Command Line Tool Usage
Install the command line tool with:
cargo install node-discover --all-features
Then run it with:
$ node-discover help
$ node-discover help aws
$ node-discover addrs provider=aws region=eu-west-1 ...
Library Usage
Active providers in Cargo.toml
[dependencies]
# Choose which providers you need in features list
node-discover = { version = "x.y.z", features = ["digitalocean", "aws"] }
For complete API documentation, see docs.rs. crates.io
Testing
Configuration tests can be run with:
$ cargo test
By default tests that communicate with providers do not run unless credentials are set for that provider. To run provider tests you must set the necessary environment variables.
Note: This will make real API calls to the account provided by the credentials.
$ AWS_ACCESS_KEY_ID=... AWS_ACCESS_KEY_SECRET=... AWS_REGION=... cargo test
This requires resources to exist that match those specified in tests
(eg instance tags in the case of AWS). To create these resources,
there are sets of Terraform configuration
in the tests/tf
directory for supported providers.
You must use the same account and access credentials above.

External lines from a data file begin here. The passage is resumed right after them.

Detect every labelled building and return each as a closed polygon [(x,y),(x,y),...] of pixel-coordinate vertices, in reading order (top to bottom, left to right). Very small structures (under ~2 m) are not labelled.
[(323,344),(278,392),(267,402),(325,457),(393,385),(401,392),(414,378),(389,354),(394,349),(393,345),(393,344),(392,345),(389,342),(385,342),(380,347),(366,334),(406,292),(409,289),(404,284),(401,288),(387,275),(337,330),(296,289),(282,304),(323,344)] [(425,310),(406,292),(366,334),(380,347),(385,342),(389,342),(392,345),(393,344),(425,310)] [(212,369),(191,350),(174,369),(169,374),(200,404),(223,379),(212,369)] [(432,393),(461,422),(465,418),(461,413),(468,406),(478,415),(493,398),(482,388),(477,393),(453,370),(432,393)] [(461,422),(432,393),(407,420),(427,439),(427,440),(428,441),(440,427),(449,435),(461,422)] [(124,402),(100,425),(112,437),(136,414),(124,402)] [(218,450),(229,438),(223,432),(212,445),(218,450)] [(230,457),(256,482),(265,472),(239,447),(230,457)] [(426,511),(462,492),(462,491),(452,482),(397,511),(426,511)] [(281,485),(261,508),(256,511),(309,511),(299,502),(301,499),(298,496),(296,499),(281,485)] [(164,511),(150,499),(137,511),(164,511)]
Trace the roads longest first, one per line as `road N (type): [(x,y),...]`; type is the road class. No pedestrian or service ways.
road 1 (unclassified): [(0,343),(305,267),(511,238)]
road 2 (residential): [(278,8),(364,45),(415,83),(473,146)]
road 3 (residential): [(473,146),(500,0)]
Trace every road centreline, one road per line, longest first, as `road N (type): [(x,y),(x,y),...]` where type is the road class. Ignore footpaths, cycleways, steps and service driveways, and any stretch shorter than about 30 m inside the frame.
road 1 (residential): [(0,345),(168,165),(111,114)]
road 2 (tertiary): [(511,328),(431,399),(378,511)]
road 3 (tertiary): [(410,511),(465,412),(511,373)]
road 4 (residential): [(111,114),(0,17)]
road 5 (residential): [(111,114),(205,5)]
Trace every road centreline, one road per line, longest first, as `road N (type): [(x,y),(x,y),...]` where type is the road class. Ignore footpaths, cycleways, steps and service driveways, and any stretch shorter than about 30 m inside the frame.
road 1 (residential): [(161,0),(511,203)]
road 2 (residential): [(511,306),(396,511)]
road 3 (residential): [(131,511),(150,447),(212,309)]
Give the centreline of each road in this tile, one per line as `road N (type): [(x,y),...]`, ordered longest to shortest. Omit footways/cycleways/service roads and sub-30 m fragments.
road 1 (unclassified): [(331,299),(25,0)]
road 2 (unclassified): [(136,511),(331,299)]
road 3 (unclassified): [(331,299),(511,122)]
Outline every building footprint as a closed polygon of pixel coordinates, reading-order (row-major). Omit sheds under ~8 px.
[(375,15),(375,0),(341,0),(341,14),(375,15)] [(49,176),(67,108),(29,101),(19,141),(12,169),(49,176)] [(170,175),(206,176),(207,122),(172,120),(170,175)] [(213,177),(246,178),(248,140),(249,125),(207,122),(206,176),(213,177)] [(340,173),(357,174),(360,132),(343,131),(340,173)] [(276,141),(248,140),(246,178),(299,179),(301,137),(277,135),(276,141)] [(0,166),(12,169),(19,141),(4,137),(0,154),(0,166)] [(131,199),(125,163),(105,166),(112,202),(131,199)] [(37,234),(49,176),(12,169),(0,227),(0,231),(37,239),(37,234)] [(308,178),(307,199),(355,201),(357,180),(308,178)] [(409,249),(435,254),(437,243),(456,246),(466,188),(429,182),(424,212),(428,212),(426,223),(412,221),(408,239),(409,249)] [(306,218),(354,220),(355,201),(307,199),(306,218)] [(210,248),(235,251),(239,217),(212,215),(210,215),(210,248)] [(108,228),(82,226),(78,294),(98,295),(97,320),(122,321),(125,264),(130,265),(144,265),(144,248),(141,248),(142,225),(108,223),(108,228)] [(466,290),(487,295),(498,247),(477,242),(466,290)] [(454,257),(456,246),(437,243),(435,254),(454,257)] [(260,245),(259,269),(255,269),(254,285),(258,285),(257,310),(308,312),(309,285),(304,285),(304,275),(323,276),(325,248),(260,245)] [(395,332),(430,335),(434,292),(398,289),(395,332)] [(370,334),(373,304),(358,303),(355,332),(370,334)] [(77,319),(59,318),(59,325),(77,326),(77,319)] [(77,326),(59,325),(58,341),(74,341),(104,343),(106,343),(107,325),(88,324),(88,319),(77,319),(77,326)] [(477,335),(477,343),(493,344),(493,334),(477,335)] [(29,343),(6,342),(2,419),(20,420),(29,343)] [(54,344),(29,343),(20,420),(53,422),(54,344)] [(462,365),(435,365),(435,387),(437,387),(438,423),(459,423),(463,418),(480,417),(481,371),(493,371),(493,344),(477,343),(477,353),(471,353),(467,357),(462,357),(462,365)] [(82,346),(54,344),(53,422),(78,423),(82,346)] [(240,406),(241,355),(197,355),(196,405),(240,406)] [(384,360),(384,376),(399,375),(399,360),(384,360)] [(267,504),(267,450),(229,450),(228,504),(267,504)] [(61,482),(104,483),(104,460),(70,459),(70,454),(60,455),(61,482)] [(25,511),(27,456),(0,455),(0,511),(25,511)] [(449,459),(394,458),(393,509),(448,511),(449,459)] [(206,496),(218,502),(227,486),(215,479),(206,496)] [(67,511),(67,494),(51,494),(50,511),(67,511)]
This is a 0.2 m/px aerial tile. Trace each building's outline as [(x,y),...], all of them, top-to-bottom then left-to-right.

The same environment variables should be applicable and read by Terraform.
$ cd tests/tf/aws
$ export AWS_ACCESS_KEY_ID=... AWS_ACCESS_KEY_SECRET=... AWS_REGION=...
$ terraform init
...
$ terraform apply
...
After Terraform successfully runs, you should be able to successfully run the tests, assuming you have exported credentials into your environment:
$ cargo test
To destroy the resources you need to use Terraform again:
$ cd tests/tf/aws
$ terraform destroy
...
Note: There should be no requirements to create and test these resources other than credentials and Terraform. This is to ensure tests can run in development and CI environments consistently across all providers.